[Collected data entries]
※ ※ ※
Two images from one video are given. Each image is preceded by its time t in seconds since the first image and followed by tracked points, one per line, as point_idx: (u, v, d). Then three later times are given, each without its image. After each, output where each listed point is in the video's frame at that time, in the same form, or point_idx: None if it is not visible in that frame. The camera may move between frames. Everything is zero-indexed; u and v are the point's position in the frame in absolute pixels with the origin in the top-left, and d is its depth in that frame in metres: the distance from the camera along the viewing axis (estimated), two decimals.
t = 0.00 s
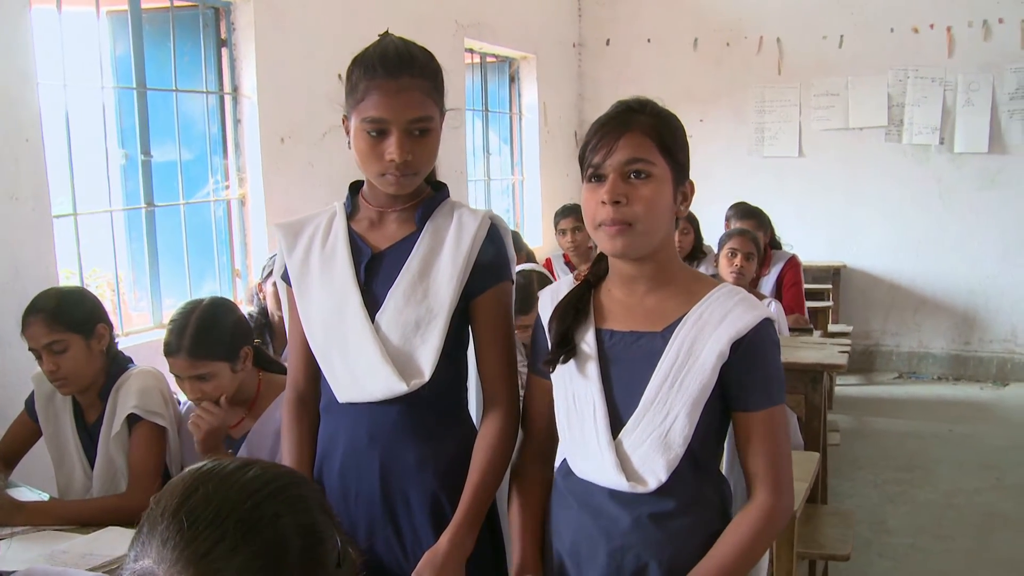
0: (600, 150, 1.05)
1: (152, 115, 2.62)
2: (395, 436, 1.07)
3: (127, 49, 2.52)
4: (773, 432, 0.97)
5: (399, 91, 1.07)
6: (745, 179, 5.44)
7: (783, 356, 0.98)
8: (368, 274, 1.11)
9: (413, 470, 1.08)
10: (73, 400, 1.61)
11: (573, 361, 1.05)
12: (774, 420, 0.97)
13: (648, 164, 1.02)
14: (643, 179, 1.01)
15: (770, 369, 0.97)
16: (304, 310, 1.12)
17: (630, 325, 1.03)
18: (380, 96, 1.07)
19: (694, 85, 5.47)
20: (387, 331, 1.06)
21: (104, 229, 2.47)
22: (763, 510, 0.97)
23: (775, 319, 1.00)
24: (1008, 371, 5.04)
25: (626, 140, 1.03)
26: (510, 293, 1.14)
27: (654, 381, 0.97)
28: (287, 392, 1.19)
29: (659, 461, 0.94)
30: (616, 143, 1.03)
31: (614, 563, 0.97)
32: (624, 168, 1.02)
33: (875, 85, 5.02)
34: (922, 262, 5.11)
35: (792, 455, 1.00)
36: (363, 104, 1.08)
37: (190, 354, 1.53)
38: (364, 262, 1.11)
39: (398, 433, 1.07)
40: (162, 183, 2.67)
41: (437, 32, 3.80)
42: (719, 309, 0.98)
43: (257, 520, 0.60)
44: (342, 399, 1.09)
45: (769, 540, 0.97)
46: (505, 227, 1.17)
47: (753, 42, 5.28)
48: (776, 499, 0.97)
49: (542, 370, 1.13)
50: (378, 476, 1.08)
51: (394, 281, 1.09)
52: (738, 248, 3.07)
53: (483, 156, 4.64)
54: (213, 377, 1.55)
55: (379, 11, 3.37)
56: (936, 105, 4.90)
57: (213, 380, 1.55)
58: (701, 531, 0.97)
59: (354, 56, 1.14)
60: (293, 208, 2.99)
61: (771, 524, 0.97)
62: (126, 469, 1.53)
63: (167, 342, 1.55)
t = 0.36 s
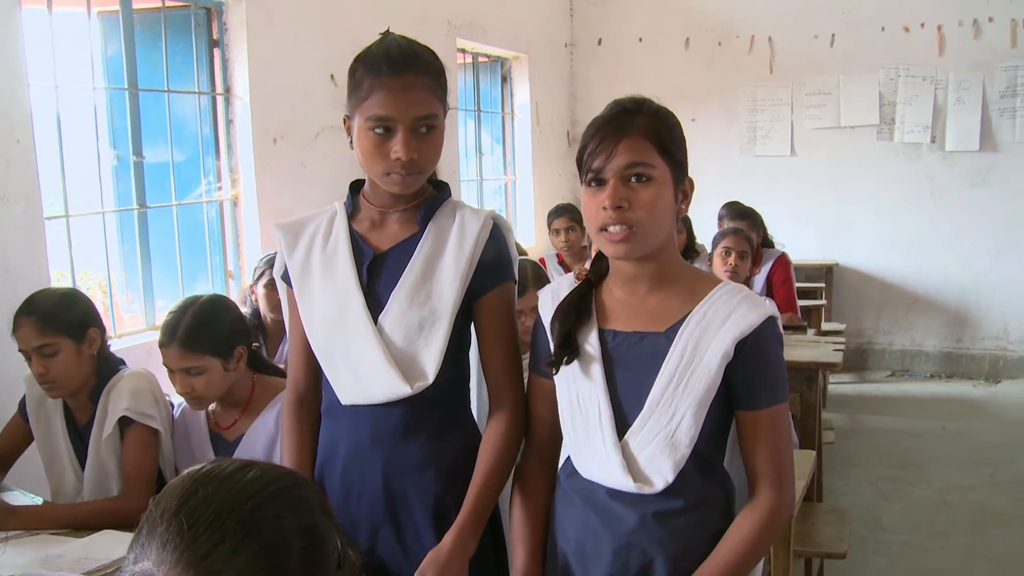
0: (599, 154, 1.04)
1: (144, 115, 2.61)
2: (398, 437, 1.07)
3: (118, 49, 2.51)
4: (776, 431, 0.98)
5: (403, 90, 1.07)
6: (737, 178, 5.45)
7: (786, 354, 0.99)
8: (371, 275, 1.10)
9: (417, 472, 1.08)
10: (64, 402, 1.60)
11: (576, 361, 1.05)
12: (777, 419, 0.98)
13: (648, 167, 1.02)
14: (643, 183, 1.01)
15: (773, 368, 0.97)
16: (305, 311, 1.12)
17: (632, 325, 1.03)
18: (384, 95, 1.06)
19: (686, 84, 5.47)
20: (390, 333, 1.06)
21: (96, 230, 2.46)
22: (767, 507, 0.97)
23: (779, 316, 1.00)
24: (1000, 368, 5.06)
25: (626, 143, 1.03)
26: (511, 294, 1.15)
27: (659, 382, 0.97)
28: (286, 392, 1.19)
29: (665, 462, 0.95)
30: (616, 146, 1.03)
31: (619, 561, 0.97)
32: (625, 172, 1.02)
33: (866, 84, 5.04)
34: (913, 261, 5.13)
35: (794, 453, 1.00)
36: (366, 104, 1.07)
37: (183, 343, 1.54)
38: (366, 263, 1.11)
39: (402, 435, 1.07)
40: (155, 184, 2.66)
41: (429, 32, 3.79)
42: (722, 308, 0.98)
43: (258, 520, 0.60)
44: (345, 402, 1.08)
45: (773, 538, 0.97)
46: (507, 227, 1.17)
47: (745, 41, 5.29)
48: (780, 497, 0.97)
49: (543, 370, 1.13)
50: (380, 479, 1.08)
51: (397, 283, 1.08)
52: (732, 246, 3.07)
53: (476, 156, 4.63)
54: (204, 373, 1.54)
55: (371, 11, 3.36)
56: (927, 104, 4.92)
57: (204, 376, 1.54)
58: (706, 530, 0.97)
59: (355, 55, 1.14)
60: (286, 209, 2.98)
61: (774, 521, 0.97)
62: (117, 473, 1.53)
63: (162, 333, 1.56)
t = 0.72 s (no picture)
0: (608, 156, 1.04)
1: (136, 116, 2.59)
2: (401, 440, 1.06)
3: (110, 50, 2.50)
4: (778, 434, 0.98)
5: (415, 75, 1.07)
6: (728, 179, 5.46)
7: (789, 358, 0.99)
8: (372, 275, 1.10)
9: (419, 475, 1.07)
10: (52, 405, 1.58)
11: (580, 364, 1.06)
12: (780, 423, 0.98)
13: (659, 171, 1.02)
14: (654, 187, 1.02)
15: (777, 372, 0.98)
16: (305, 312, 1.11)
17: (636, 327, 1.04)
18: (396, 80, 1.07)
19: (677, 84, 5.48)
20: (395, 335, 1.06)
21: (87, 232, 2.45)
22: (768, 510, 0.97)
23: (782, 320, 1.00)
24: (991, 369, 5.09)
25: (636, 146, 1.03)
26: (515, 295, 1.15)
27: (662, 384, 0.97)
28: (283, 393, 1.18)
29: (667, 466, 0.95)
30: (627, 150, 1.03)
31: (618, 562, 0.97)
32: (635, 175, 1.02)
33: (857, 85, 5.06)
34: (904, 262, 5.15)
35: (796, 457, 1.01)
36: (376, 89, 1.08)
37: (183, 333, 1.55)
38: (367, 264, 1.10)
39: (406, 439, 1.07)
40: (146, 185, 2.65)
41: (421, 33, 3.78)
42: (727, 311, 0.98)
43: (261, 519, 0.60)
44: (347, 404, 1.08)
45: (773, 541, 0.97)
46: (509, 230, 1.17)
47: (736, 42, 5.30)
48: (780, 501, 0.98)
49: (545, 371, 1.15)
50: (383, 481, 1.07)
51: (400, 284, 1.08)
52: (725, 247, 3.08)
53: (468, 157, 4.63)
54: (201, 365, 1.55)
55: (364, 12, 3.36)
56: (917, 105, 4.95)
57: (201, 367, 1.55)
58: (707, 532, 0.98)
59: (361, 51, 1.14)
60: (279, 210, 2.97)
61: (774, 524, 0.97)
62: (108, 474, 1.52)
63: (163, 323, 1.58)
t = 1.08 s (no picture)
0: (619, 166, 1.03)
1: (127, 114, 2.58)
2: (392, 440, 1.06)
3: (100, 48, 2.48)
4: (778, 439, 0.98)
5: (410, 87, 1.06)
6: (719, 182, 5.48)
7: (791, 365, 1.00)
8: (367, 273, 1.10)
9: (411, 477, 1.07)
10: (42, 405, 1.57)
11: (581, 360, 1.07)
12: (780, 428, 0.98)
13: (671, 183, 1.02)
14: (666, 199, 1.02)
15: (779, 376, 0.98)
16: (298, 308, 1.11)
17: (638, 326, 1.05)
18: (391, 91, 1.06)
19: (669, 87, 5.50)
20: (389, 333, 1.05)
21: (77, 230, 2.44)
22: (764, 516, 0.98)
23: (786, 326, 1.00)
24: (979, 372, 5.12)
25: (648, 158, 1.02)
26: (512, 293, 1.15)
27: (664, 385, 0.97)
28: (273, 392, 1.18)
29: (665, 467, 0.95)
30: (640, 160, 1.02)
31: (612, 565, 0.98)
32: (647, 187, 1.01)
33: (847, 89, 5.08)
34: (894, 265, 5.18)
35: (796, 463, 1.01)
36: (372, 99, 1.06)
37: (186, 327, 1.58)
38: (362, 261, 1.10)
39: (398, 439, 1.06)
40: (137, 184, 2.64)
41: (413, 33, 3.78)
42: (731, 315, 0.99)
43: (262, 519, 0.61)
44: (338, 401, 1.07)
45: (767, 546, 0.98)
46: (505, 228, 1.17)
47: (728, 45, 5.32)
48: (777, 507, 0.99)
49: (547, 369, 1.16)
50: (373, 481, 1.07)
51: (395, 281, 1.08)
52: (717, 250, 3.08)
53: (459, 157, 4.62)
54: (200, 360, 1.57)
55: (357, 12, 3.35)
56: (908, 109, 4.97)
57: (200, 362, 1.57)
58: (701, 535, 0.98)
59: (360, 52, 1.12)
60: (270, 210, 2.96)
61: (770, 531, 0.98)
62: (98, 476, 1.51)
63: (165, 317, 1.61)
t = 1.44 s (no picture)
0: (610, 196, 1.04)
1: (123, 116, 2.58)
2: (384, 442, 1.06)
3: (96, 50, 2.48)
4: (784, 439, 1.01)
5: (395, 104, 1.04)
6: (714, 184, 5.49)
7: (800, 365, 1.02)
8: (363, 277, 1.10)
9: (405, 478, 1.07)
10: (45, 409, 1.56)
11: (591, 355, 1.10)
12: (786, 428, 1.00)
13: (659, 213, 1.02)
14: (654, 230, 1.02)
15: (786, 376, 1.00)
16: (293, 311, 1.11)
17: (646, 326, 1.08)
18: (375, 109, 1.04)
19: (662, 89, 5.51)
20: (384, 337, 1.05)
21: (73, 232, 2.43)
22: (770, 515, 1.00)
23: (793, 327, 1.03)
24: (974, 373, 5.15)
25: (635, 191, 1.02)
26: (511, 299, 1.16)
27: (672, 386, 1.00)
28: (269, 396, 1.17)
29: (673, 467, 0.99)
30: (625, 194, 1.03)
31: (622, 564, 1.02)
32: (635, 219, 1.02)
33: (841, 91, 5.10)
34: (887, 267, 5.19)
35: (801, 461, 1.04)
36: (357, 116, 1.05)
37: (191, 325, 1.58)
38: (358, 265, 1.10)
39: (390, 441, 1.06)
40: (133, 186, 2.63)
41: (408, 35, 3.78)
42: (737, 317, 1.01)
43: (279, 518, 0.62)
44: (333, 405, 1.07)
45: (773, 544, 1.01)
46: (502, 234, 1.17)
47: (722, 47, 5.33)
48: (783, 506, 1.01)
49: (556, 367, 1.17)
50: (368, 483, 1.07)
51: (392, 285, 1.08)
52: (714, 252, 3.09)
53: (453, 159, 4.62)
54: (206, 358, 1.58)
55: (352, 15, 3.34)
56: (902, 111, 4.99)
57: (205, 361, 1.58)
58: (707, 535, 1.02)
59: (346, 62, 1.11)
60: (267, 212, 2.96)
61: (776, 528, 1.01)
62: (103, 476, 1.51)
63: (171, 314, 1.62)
※ ※ ※
[DESCRIPTION OF THE TASK]
All lines from the beginning of the entries above to the line containing "11: (573, 361, 1.05)", inclusive, should be printed exactly, apart from the pictures.

[OUTPUT FOR THIS TASK]
Two images from one video are given. Each image is preceded by its time t in seconds since the first image and followed by tracked points, one per line, as point_idx: (u, v, d). Then three later times are given, each without its image. After each, output where each listed point is in the video's frame at that time, in the same form, or point_idx: None if it is not visible in that frame. The camera may move between frames. Everything is zero-indexed; u and v are the point's position in the frame in absolute pixels with the origin in the top-left, and d is its depth in that frame in metres: the distance from the camera along the viewing axis (estimated), two decimals.
t = 0.00 s
0: (600, 150, 1.05)
1: (152, 115, 2.62)
2: (395, 436, 1.07)
3: (127, 49, 2.52)
4: (773, 432, 0.97)
5: (399, 91, 1.07)
6: (745, 179, 5.44)
7: (783, 356, 0.98)
8: (368, 274, 1.11)
9: (413, 470, 1.08)
10: (73, 400, 1.61)
11: (573, 361, 1.05)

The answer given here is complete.